Hospital Architecture: Designing for Service and for Safety

Healthcare projects pose a unique, interlocking set of challenges for architects.  Some the challenges  include complex HVAC requirements, strict regulations and ongoing operational cost containment. These challenges are compounded by limited access to capital—which often falls short when it comes to executing the best engineering solutions.

And that’s just the physical systems; the programmatic requirements and realities of daily healthcare operations add a whole new layer of complexity, especially when it comes to life safety.

The Dangers of Being a Healthcare Worker

According to the Occupational Safety and Health Administration (OSHA), hospitals are among the most hazardous places to work in the United States.  In a given year, healthcare facilities see more on-the-job injuries than construction or manufacturing facilities, with almost twice the injury rate of all other private industry combined.

A startling percentage of these injuries are the result of violent assaults on healthcare workers. According to OSHA’s 2015 Guidelines for Preventing Workplace Violence for Healthcare Workers, “Healthcare and social service workers face a significant risk of job-related violence.” 

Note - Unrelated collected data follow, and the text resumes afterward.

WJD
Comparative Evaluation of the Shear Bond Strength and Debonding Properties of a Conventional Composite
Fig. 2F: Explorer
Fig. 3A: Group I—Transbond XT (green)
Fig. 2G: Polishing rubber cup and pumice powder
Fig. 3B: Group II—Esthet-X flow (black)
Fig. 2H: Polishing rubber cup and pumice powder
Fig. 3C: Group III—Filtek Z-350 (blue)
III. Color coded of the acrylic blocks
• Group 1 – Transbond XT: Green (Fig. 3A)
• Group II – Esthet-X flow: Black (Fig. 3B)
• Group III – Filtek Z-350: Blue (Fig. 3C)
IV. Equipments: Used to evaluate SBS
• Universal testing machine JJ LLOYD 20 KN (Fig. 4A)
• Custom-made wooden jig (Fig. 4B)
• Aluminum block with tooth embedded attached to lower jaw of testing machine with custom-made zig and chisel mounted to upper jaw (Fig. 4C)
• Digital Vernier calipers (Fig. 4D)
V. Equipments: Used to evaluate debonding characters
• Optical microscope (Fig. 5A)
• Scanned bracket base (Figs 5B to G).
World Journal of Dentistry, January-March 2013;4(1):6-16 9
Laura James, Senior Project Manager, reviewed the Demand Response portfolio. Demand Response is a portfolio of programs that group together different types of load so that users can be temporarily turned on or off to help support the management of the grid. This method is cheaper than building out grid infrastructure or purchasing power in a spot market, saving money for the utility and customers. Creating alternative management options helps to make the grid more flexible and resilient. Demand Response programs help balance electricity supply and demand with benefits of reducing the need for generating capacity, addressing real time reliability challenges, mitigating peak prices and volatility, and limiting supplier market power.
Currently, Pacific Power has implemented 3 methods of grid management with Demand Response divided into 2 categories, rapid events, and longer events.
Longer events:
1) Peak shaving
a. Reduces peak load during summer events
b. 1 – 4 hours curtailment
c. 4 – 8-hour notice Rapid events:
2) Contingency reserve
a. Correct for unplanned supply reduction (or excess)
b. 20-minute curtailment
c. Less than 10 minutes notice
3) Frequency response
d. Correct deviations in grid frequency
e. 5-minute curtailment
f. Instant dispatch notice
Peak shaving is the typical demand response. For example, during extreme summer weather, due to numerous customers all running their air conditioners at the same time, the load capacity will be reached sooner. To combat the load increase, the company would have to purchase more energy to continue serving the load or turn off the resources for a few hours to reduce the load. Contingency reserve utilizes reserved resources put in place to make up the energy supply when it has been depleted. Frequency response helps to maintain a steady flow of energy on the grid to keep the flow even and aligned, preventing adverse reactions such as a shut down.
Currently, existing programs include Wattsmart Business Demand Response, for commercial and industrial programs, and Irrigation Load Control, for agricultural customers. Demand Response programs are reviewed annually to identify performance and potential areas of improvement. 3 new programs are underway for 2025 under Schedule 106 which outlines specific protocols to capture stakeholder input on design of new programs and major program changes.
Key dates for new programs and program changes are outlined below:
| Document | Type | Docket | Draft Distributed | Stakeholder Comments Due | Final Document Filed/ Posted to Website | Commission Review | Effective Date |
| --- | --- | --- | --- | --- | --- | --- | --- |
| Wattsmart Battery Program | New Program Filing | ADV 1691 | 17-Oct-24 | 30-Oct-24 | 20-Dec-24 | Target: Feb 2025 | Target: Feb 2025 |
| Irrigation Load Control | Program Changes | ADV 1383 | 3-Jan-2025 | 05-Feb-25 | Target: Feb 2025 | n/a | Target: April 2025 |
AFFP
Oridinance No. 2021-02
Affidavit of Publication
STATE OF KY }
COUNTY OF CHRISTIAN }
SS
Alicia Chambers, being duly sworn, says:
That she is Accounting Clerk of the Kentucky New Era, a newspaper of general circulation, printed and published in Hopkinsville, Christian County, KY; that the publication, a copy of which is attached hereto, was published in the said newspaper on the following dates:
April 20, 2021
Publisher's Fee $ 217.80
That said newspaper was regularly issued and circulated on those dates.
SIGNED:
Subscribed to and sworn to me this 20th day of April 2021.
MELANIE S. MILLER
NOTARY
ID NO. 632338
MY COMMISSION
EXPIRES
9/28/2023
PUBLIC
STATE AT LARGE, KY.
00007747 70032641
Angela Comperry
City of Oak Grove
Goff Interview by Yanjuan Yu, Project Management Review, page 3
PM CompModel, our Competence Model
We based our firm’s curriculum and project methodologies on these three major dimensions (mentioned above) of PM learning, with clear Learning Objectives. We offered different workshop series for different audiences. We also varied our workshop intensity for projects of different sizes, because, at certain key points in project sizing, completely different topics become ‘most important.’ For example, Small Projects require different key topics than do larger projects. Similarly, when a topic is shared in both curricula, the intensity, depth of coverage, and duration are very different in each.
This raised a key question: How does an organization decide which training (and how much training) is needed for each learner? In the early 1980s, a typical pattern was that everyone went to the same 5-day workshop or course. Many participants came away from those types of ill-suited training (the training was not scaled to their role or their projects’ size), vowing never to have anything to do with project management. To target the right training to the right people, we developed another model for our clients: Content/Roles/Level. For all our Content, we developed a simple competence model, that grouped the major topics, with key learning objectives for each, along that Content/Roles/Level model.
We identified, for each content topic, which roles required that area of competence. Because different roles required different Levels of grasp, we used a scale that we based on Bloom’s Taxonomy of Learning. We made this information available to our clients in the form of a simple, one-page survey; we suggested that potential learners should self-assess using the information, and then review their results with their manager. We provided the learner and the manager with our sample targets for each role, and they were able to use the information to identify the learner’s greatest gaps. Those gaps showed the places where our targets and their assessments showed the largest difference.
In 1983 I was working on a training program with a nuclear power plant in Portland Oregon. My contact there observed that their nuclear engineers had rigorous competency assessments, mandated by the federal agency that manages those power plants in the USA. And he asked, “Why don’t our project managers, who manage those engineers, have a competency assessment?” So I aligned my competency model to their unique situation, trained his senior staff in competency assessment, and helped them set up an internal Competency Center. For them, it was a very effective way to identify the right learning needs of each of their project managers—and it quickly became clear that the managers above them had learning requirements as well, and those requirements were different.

Ten percent of all U.S. workplace injuries are the result of violent assaults suffered by healthcare workers.  According to the International Council of Nurses, healthcare workers are more frequently physically assaulted at work than police or prison guards.  In 2013, more than 25% of all on-the-job fatalities in healthcare facilities were the result of violence, and by 2015, roughly 75% of all workplace assault injuries in the US were suffered by healthcare workers.

Hospitals Struggle with Complex Security Issues

As experts like Geoff Kohl–editorial director for Cygnus Security Media and Secured Cities conference director—have often pointed out, hospitals pose uniquely challenging security problems:

“The challenge, as we know, is that hospitals have a lot of mission-critical electronic (and chemical) systems plus a lot of people and are generally a very dense environment. They’re simply not the best places to shoot weapons to take down an active shooter.”

In fact, large hospitals are the only workplaces where OSHA guidelines currently specifically recommend bullet-resistant barriers.  Since 2003, the National Institute for Occupational Safety and Health (NIOSH) has recommended that hospitals install deep service counters and bullet-resistant/shatterproof enclosures in reception areas, some triage areas, and nurses’ stations.

“We definitely see an increasing need for bullet resistant windows in emergency room areas and receptions areas,” explained Total Security Solutions founder and CEO Jim Richards. “Typically, these are larger hospitals or in the larger cities; they bring in people from all walks of life, off the street, to one area. These are people in very stressful situations, and it’s easy for tempers to flare. If two guys get in a dispute and start shooting and both get injured, they’ll both end up in the same ER together. That’s a recipe for disaster.”

Bullet Proof Barrier Design for Hospitals

Jim and his team have years of experience designing, engineering, fabricating, and installing bullet-resistant barrier system solutions for healthcare facilities and hospital campuses:

“These are stressful jobs. We appreciate that, and we know for a fact that clean, well-designed barrier systems drastically reduce violent altercations in the workplace.  Just the presence of these systems is a powerful deterrent.  But more importantly, we can design these systems so that they don’t get in the way of healthcare workers getting the job done. A good barrier system keeps aggressive people from acting out without making average law-abiding citizens feel that they’re being treated like criminals.”